Learn from mistakes but also don't fall into the trap of trying to change course after every bad day.

If you put in the work of having a good strategy, testing it, understanding the risks, etc then have faith in the work you've done and understand that not every investment works out. Stick to your strategy unless there's a reason to change the strategy.

Keep reading and learning. Keep studying your own investments. You also don't have to be in every deal, every investment, invest every day.

If you simply stop bad habits you will make a lot of money.

10. Not admitting you're an idiot.

I did a study once: I took all the bank analyst recommendations on January 1 of how much the market will make or lose in the upcoming year.

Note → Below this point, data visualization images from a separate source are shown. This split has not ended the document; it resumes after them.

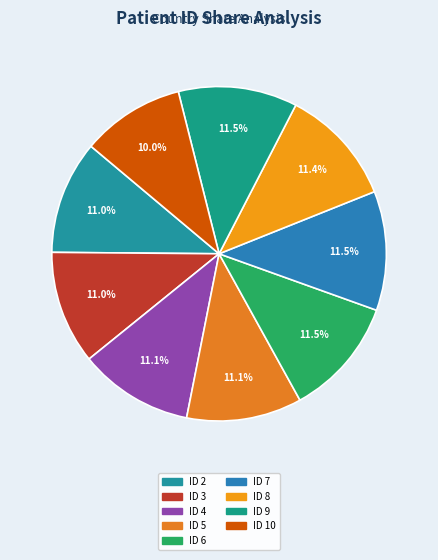

Count the number of slices in the pie.

9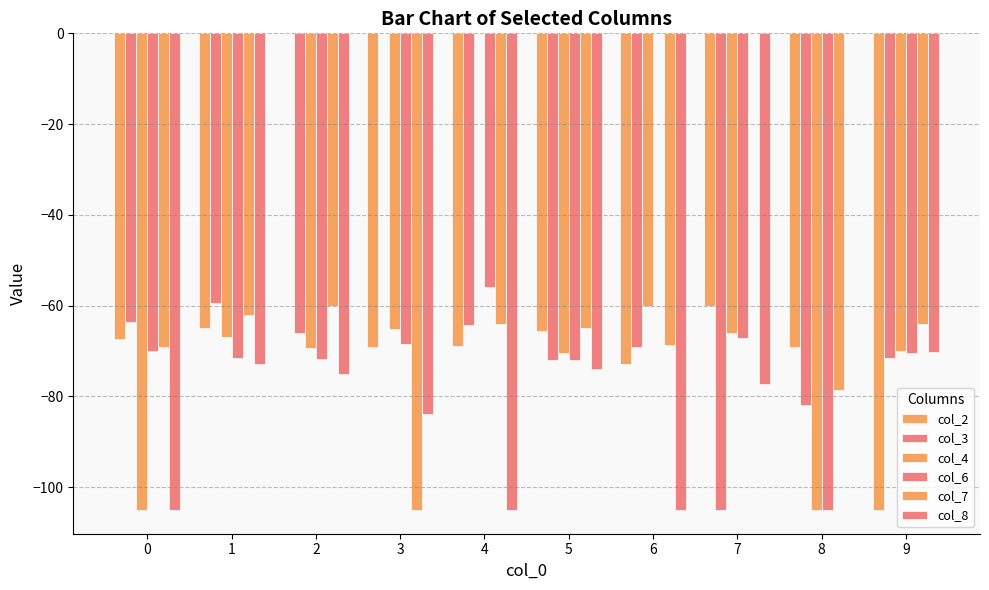

What is the difference between the highest and lowest values at 2?

75.0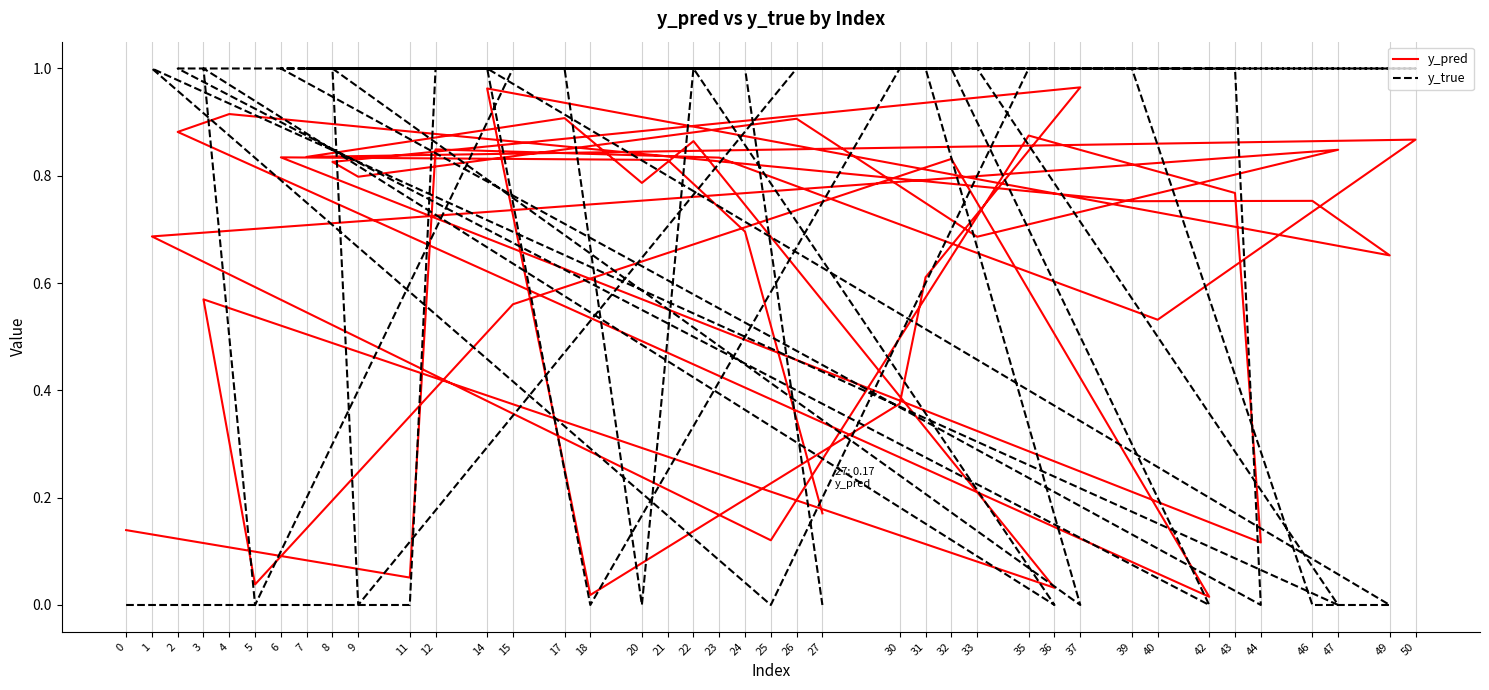

How many y_true values are between 0 and 1?

40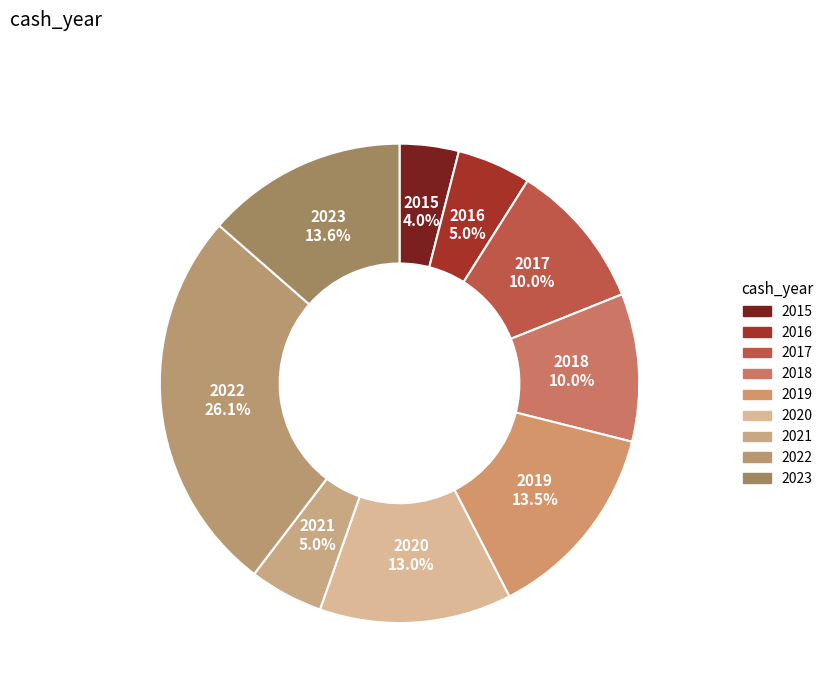

Count the number of slices in the pie.

9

For 15 years in a row the average of the analyst predictions were at least one standard deviation away (usually means about 10-20% off in either direction) from what the actual returns were.

Nobody knows anything.

A good investor knows they will be wrong often, reduces risk, reads a lot, uses a tested or well-trodden strategy, has faith in themselves, sleeps well, has a positive outlook on life and lives a healthy lifestyle, never assumes they know more than the markets, always looks for advantage, and I'll repeat again: reduces risk.

Understanding how deeply flawed we are as rational beings is the fastest way on the path to being a good investor.

This forces us to be curious and hungry and never satisfied. Look for the truth about the world and how that truth is unraveling into the future and you have a chance.